▶ _What needs to be done_: Swap "Transcribe" for "Write out" in the entries from their first line through the line containing "महाविस्फोटानंतर", and reproduce those lines with nothing else changed.

▶ _Material shown_:
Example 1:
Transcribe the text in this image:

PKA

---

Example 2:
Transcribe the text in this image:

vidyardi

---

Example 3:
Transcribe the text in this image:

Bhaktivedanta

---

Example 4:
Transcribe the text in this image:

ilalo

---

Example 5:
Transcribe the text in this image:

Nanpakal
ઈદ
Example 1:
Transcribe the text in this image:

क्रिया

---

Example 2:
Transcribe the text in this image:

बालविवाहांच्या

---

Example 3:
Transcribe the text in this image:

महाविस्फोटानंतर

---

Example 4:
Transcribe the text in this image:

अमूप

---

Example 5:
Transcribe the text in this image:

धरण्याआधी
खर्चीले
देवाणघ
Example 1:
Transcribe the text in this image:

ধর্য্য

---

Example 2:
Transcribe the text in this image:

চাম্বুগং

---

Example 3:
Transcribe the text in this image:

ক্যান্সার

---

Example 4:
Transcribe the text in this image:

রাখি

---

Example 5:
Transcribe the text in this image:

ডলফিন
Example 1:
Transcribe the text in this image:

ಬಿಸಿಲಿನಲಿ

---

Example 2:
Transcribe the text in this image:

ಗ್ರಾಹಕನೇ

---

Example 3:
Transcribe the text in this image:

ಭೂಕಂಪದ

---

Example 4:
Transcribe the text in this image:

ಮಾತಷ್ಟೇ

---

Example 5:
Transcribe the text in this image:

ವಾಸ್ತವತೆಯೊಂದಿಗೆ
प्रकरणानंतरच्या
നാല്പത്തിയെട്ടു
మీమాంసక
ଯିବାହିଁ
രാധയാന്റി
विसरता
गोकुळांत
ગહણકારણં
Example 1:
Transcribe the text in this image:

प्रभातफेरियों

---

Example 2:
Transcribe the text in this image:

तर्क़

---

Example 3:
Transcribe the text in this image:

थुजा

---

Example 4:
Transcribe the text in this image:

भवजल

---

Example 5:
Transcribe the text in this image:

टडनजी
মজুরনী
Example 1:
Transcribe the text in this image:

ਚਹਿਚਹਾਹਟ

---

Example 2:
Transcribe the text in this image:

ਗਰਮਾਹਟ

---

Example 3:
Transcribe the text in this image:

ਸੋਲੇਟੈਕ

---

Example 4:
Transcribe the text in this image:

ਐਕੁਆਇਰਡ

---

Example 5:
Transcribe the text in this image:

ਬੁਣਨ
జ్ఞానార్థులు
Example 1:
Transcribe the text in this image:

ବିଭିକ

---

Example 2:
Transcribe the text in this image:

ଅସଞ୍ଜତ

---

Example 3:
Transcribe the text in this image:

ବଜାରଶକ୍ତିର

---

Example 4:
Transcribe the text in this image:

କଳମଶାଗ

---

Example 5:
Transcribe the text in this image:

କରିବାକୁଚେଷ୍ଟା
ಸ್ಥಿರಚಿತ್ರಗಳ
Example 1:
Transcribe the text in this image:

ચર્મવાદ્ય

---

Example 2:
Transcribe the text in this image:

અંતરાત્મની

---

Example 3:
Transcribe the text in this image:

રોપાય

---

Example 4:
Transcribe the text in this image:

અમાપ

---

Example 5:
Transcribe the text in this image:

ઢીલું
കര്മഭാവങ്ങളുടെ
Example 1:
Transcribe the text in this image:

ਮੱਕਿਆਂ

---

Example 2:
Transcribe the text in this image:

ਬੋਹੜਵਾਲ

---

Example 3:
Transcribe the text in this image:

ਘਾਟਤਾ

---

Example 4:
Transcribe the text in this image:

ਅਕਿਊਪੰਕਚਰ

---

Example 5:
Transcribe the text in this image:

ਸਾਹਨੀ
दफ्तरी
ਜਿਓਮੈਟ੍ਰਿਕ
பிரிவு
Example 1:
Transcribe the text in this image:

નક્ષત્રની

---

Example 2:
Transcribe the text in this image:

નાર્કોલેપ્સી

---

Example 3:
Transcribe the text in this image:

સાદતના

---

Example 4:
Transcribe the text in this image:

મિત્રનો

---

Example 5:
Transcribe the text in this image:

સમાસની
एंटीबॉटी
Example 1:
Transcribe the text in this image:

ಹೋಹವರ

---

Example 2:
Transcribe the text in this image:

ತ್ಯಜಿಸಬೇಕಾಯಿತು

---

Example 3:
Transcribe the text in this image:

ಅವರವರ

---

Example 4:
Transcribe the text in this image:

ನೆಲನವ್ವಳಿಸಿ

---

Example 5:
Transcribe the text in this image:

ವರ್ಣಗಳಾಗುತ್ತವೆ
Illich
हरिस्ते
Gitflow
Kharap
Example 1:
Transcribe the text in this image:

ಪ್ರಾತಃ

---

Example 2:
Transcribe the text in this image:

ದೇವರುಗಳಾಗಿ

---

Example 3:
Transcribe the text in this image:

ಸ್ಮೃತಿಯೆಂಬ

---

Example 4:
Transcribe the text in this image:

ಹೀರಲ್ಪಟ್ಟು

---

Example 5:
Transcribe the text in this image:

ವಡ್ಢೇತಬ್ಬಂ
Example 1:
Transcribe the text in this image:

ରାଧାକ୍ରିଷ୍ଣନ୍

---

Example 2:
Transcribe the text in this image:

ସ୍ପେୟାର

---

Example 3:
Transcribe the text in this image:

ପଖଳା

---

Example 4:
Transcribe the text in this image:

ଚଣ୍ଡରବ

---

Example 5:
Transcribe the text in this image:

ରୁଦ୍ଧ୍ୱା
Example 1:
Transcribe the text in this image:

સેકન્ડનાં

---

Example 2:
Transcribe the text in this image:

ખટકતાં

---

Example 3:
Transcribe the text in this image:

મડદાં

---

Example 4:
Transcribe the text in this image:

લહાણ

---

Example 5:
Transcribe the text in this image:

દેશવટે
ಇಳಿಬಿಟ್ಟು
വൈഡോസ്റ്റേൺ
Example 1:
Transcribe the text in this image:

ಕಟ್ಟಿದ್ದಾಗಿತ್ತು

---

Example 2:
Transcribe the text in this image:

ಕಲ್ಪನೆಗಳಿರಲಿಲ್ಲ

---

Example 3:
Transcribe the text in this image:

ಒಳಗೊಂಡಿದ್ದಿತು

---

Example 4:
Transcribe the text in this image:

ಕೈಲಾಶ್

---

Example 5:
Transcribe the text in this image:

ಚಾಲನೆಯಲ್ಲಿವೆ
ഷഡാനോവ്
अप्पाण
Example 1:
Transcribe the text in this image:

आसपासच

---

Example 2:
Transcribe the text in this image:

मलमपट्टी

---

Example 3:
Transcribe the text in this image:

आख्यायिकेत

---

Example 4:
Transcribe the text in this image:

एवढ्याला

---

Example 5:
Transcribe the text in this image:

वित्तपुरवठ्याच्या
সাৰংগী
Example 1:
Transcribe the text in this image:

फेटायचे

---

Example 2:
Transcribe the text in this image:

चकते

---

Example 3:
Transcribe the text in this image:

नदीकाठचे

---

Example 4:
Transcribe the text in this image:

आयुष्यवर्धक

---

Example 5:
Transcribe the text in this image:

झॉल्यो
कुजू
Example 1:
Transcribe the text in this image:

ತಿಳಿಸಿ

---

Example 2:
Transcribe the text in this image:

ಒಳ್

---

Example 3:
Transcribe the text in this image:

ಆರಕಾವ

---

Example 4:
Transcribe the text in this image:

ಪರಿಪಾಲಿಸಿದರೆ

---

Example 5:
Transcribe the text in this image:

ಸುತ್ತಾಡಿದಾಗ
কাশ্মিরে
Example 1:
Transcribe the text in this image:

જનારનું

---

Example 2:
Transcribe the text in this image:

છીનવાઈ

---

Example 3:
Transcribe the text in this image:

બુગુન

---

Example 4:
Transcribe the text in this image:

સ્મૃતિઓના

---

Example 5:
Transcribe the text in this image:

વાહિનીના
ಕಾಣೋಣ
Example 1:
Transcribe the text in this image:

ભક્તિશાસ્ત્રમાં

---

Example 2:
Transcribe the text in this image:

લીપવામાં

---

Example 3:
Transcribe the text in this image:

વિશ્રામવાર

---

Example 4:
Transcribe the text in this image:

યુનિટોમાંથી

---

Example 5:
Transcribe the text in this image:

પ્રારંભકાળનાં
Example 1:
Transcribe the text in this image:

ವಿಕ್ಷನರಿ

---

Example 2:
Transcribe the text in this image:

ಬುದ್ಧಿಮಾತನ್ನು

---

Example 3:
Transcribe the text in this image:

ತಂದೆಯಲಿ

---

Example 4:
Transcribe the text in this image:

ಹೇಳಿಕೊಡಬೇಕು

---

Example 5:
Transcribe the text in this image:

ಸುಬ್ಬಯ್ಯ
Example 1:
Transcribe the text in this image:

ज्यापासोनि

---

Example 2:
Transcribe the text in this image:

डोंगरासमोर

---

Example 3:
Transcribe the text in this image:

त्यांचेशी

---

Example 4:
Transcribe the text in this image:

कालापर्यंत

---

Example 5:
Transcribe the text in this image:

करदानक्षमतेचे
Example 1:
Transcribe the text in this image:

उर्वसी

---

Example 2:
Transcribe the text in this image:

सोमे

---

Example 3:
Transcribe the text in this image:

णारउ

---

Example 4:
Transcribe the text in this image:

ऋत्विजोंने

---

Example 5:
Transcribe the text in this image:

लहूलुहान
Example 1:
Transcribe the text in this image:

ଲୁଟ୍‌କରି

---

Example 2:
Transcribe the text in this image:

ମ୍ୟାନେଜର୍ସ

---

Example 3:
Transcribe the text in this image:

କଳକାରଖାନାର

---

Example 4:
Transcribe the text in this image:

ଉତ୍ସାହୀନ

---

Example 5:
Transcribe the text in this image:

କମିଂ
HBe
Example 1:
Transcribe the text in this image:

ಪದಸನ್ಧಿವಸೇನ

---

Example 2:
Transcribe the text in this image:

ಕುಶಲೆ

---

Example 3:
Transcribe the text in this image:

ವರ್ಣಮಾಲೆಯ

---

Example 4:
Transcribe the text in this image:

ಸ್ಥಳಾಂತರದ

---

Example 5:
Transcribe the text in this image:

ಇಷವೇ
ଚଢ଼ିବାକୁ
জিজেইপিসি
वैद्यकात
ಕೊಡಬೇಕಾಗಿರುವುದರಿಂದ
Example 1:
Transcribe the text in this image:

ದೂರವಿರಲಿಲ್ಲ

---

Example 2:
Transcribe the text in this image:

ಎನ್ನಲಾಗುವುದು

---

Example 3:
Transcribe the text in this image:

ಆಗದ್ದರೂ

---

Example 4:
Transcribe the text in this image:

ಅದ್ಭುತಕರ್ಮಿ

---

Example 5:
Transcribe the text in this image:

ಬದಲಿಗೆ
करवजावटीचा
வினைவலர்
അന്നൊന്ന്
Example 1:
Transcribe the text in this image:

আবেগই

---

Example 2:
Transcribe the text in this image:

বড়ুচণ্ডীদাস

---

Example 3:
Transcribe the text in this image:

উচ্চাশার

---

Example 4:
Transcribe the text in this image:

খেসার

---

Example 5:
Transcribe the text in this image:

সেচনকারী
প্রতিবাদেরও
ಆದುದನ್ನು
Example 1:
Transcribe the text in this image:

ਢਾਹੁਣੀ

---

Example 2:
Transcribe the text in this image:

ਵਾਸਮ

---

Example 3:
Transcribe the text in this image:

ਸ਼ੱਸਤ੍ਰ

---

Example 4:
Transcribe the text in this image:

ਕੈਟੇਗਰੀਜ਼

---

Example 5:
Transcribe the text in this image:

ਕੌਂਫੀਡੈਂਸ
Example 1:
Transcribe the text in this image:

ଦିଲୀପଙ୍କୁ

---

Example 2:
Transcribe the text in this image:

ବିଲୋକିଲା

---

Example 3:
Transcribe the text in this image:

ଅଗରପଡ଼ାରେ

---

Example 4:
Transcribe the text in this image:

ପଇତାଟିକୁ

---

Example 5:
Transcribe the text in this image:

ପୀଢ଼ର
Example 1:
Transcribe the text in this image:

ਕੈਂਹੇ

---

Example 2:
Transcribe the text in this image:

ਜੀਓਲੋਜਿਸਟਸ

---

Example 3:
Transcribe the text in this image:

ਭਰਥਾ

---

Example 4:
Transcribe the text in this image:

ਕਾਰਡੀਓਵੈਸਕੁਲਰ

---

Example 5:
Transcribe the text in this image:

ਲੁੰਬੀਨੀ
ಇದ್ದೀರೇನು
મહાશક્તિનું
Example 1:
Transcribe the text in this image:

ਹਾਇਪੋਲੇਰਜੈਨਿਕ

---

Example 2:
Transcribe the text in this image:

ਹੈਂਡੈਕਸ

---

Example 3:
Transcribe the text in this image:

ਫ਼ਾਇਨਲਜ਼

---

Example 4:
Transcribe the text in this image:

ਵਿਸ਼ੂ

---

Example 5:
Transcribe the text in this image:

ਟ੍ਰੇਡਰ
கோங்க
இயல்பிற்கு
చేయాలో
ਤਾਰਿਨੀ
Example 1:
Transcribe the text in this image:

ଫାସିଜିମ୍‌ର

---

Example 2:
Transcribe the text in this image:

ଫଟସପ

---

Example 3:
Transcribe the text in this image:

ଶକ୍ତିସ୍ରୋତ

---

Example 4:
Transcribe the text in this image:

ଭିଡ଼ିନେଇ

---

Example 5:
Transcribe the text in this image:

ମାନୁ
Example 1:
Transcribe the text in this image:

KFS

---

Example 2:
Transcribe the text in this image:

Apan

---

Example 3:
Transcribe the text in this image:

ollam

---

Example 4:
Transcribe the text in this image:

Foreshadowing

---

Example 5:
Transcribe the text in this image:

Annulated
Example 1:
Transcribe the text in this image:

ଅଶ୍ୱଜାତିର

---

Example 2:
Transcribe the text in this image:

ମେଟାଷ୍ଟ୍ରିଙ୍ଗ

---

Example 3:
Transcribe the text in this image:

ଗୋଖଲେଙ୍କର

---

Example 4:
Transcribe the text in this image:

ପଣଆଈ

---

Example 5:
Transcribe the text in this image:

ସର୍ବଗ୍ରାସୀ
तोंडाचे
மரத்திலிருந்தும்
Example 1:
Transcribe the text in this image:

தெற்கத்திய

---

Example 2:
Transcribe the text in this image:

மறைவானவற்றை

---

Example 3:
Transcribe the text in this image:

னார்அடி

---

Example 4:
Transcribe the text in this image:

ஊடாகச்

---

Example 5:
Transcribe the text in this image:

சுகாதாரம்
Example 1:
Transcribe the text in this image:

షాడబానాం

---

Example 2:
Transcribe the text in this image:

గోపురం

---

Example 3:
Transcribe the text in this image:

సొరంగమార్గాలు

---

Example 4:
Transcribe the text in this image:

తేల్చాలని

▶ _Full solution_:
Example 1:
Write out the text in this image:

PKA

---

Example 2:
Write out the text in this image:

vidyardi

---

Example 3:
Write out the text in this image:

Bhaktivedanta

---

Example 4:
Write out the text in this image:

ilalo

---

Example 5:
Write out the text in this image:

Nanpakal
ઈદ
Example 1:
Write out the text in this image:

क्रिया

---

Example 2:
Write out the text in this image:

बालविवाहांच्या

---

Example 3:
Write out the text in this image:

महाविस्फोटानंतर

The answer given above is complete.